Work to do
**1.** Rewrite the passage on organized crime in South East Europe that opens with the words containing "As the second" and closes with "out positive aspects.", swapping "security problems" for "security challenges".
**2.** Carry on the passage on organized crime in South East Europe from the point where it stops.

Selected text
As the second panel looks at organised crime mainly form the perspectives of individual countries, the third panel put the stress on the regional implications of these phenomena. Generally, they come to light through concrete security problems like in trans-border criminality between South Serbia and Kosovo. The panel will, however, not only look at the problem cases, but also try to work out positive aspects.
Among them the numerous initiatives by the international community for establishing an overall system of co-operative security in South East Europe. It is a great pleasure to have representatives from several regional initiatives among us, who will hopefully provide first-hand information on their initiatives of fighting organised crime.
Panel four will finally expand the discussion by adding the aspect of European integration. Without exception, membership in the European Union has become an important aim in the foreign policy of SEE States.
Some, like Romania and Bulgaria have already attained candidate status and made enormous steps on their way towards EU membership.
Other South East European countries like Serbia and Montenegro are working on signing a stabilisation and association agreement with the European Union in order to set the basis for further negotiations.
No matter how far the individual countries have come in their attempts of applying for EU membership, all are aware of the fact that deeperreaching and more comprehensive reforms will be needed in order to become a full member of the Union. Success of these reform and democratisation processes is more than often dependant - as the Serb example has demonstrated clearly - upon the preparedness of the individual countries to prevent the instrumentalisation of state structures by criminal individuals or clans.
Another interesting aspect in this fourth panel could be the question, whether the closer security co-operation with the European Union by individual South East European countries, which are approaching EU membership along different speeds, might hamper co-operation or even establish barriers among the applicant countries. One consequence of Slovenia entering the EU could be that soon the Schengen regime might have to be applied between South East European countries.

Given information
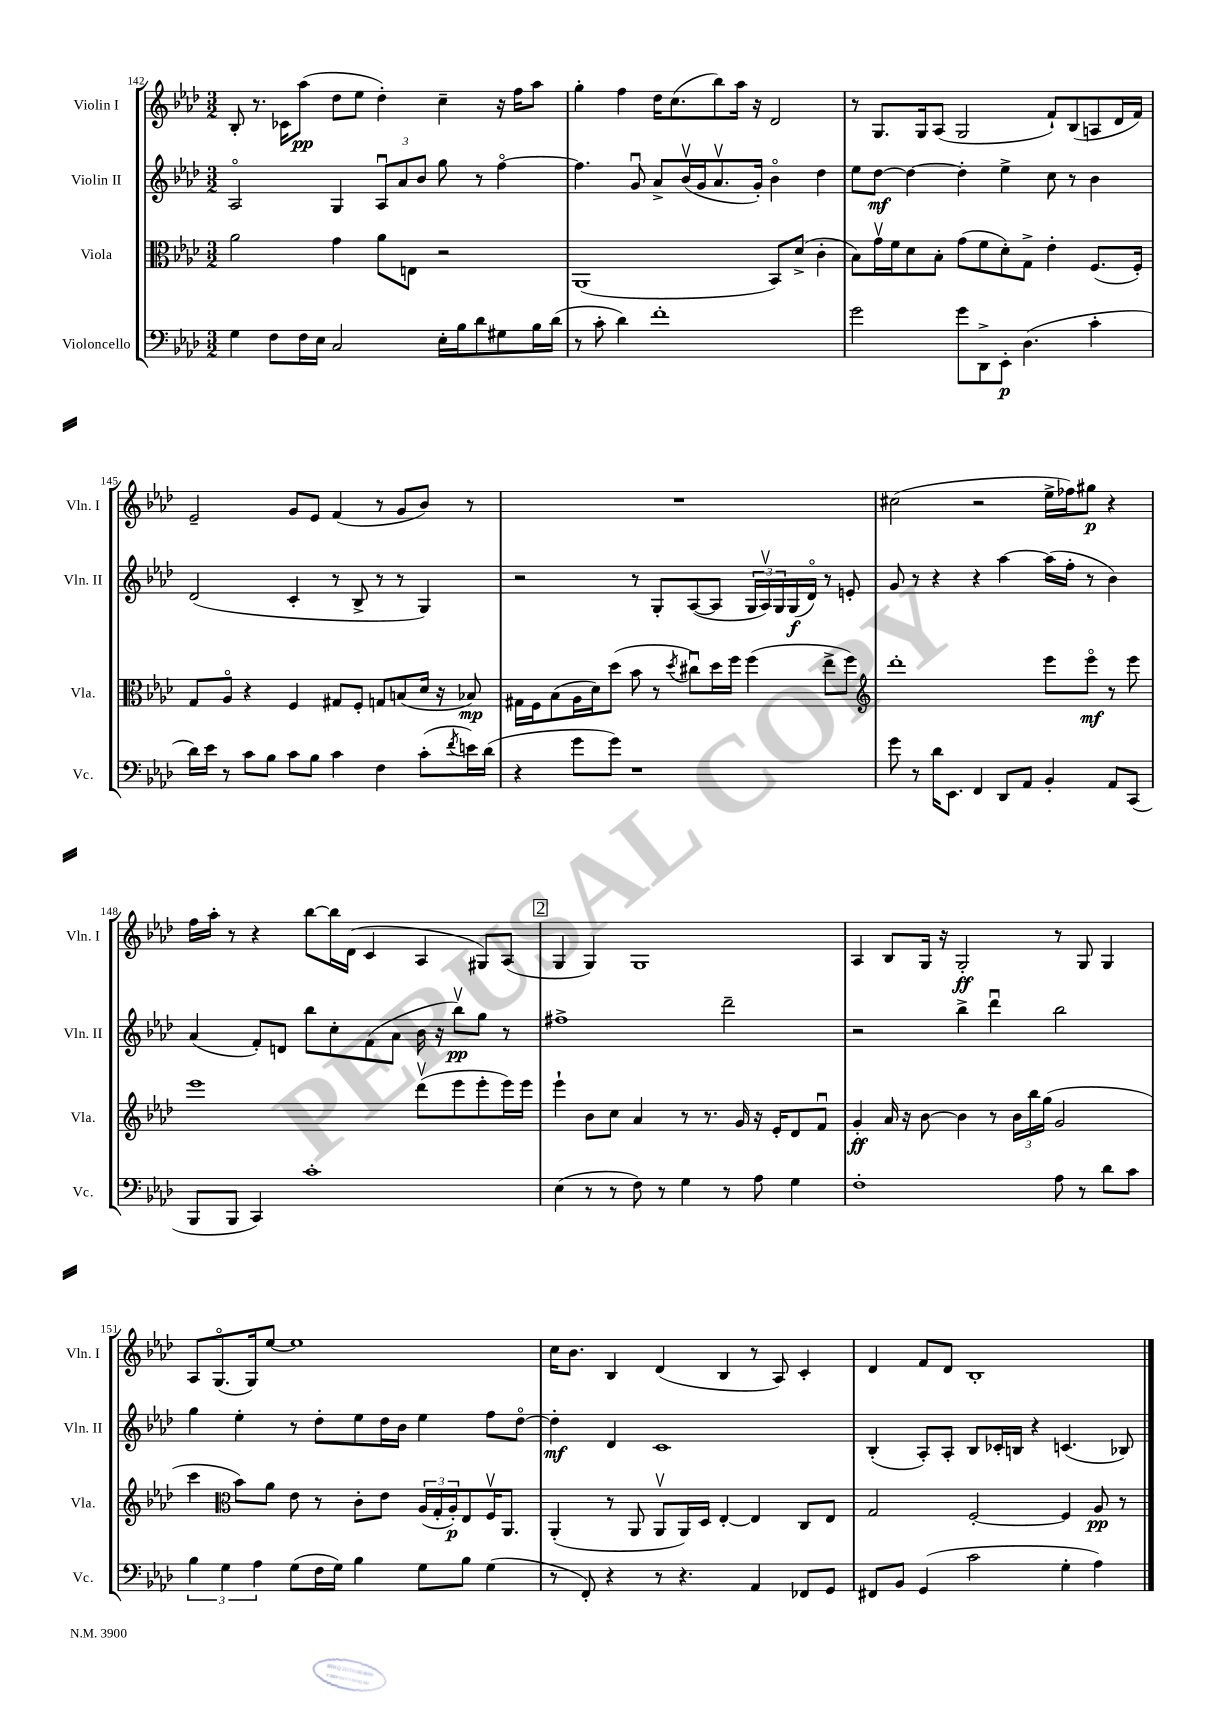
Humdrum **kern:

Task-by-task outputs
**1.**
As the second panel looks at organised crime mainly form the perspectives of individual countries, the third panel put the stress on the regional implications of these phenomena. Generally, they come to light through concrete security challenges like in trans-border criminality between South Serbia and Kosovo. The panel will, however, not only look at the problem cases, but also try to work out positive aspects.

**2.**
It is partly this reason which prevents European disengagement from the region. But it must also be added that the efforts of the international community warrant continued involvement, if only for the fact that on the other side, in a South Eastern Europe emerging from the abyss, there are human beings too, whose rights and freedoms are inherent, and as responsible actors, it is a duty for international organizations, NGOs and Great Powers to remain involved.
In facing all these difficult issues, I am sure the workshop will achieve the following two aims:
· Firstly, the crime factor needs to be analysed in context with all relevant spheres of influence on the democratisation and stabilisation processes in South East Europe. Examples of this would be detecting possible connection between organised crime and problems in establishing civil societies or the relevance of regional co-operation in crushing organised crime. This multi-layered approach seems to be far more interesting from the analytical perspective than the real issue of how to tackle the problem of organised crime from a purely security-centred view.
· Another aim of the workshop could be to sum up all proposals and options in a Policy Paper and to offer this concept to those agencies having responsibility for stabilisation in South East Europe. After all the ad hoc intervention that the region has seen, we have the luxury to apply our skills in thinking how we can defeat organised crime in SEE, and to prevent it from spilling over our boarders. This would provide not only our collective insights in the matter, but would lay the foundations for an effective plan for concerted action.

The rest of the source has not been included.